Error "Unable to Connect to Bootstrap API Server". Supervisor HA Enablement Fails in VCF 9.0.x with NSX-VPC
search cancel

Error "Unable to Connect to Bootstrap API Server". Supervisor HA Enablement Fails in VCF 9.0.x with NSX-VPC

book

Article ID: 436220

calendar_today

Updated On:

Products

VMware vSphere Kubernetes Service

Issue/Introduction

  • When enabling High Availability for the Supervisor control plane nodes in a VCF 9.0.1 environment utilizing NSX with VPC setup, the two newly deployed nodes may remain in an error state.

  • The Supervisor cluster status will show a "Configuration error" for the new nodes, indicating they are unable to connect to the Bootstrap API Server on the primary control plane node.

    Customized guest of Supervisor Control plane VM
    Configured Supervisor Control plane VM's Management Network
    Configured Supervisor Control plane VM as Kubernetes Control Plane Node
     • Configuration error (since 3/18/2026, 9:04:09 PM)
     • Unable to connect to Bootstrap API Server (https://<IP of the first CP node>:443/wcp/loginbanner) from control plane VM <DNS-ID>. Error: Get "https://<IP of the first CP node>:443/wcp/loginbanner": dial tcp <IP of the first CP node>:443: connect: connection refused.
    Configured Supervisor Control plane VM's Workload Network

  • The primary node (eth0) cannot receive ARP responses or pings from the secondary nodes without specifying the interface.
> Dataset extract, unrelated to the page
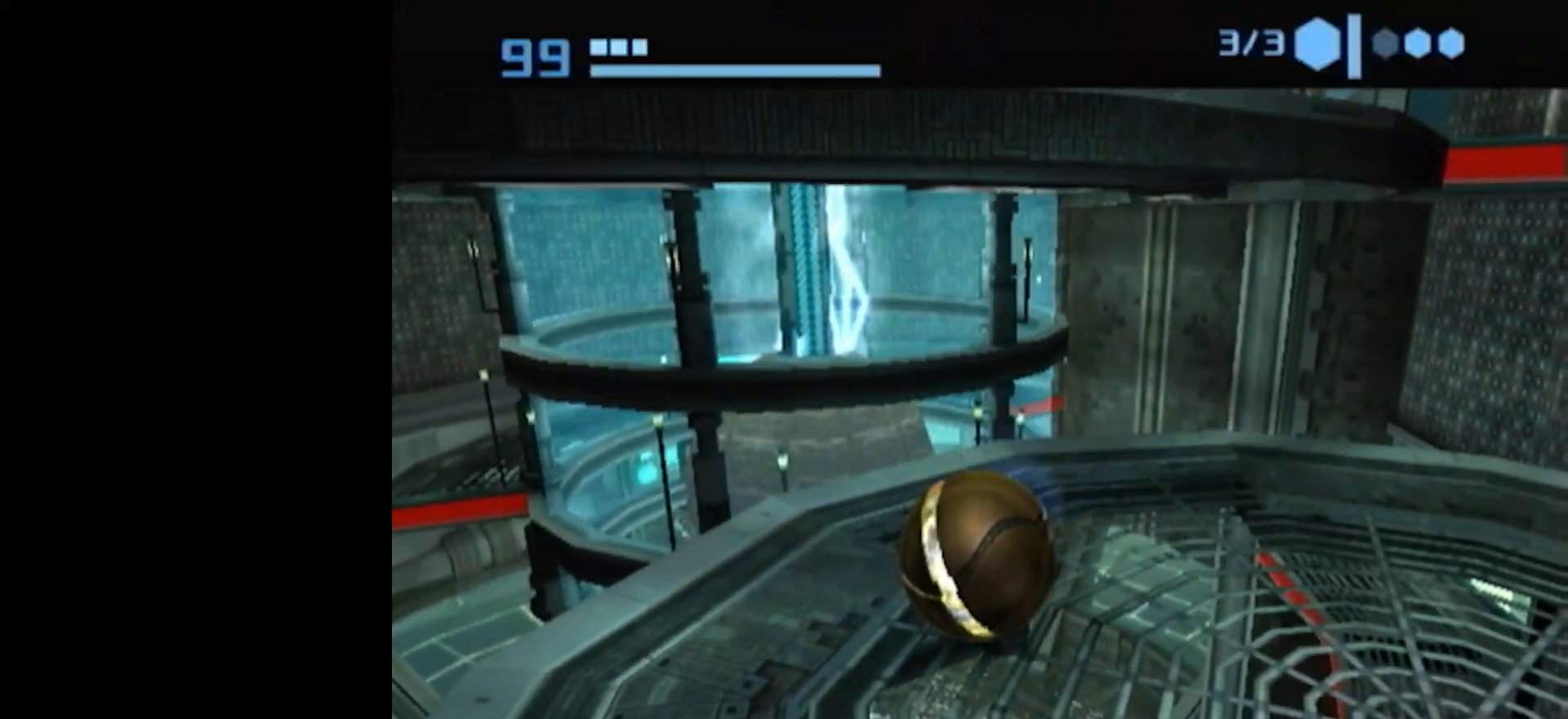
{"buttons": [], "left_stick": "center", "events": [[50, "A", "down"], [167, "A", "up"], [283, "A", "down"], [417, "A", "up"]]}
  • Secondary nodes are missing the workload network interface (eth1).

  • Per the /var/log/update-controller/sync.log, the update-controller on the primary node remains in a loop because the VIP certificate is empty or not generated.

Environment

VMware Cloud Foundation 9.0.x

VMware NSX with VPC

Cause

The issue is caused by a network configuration conflict where the VPC External IP Block CIDR overlaps with the Supervisor Management Subnet. Because of this overlap:

  1. The primary CPVM creates routing rules (ip rule) that attempt to route traffic for the overlapping slice through the VPC workload network (eth1) instead of the management network (eth0).
  2. When secondary nodes attempt to communicate via eth0, the primary node identifies these as "martian" packets and drops them due to strict Reverse Path Filtering (rp_filter = 1).
  3. Because initial bootstrap communication fails, the Supervisor service (wcpsvc) never proceeds to add the eth1 interface to the new nodes.

Resolution

To resolve this issue, ensure there is no overlap between the Supervisor Management Subnet and the VPC External IP CIDRs.

  1. Identify the Overlap: Check the IPBlocksInfo on the cluster to confirm the External IP CIDR range. Use the command below to confirm the same.

    kubectl get ipblocksinfo.crd.nsx.vmware.com -n [namespace] ip-blocks-info -o yaml

  2. Verify Routing Rules: On the primary Supervisor VM, check for conflicting IP rules. Use the command below to confirm the same.

    ip rule show and ip route show table 200

  3. Correct the configuration: Reconfigure the VPC External IP Block to a CIDR range that does not overlap with the Supervisor Management network or any other management infrastructure.

  4. Re-enable HA: After resolving the IP overlap, you may need to restart the HA enablement process or reboot the primary Supervisor VM to clear the ARP cache and martian packet drops.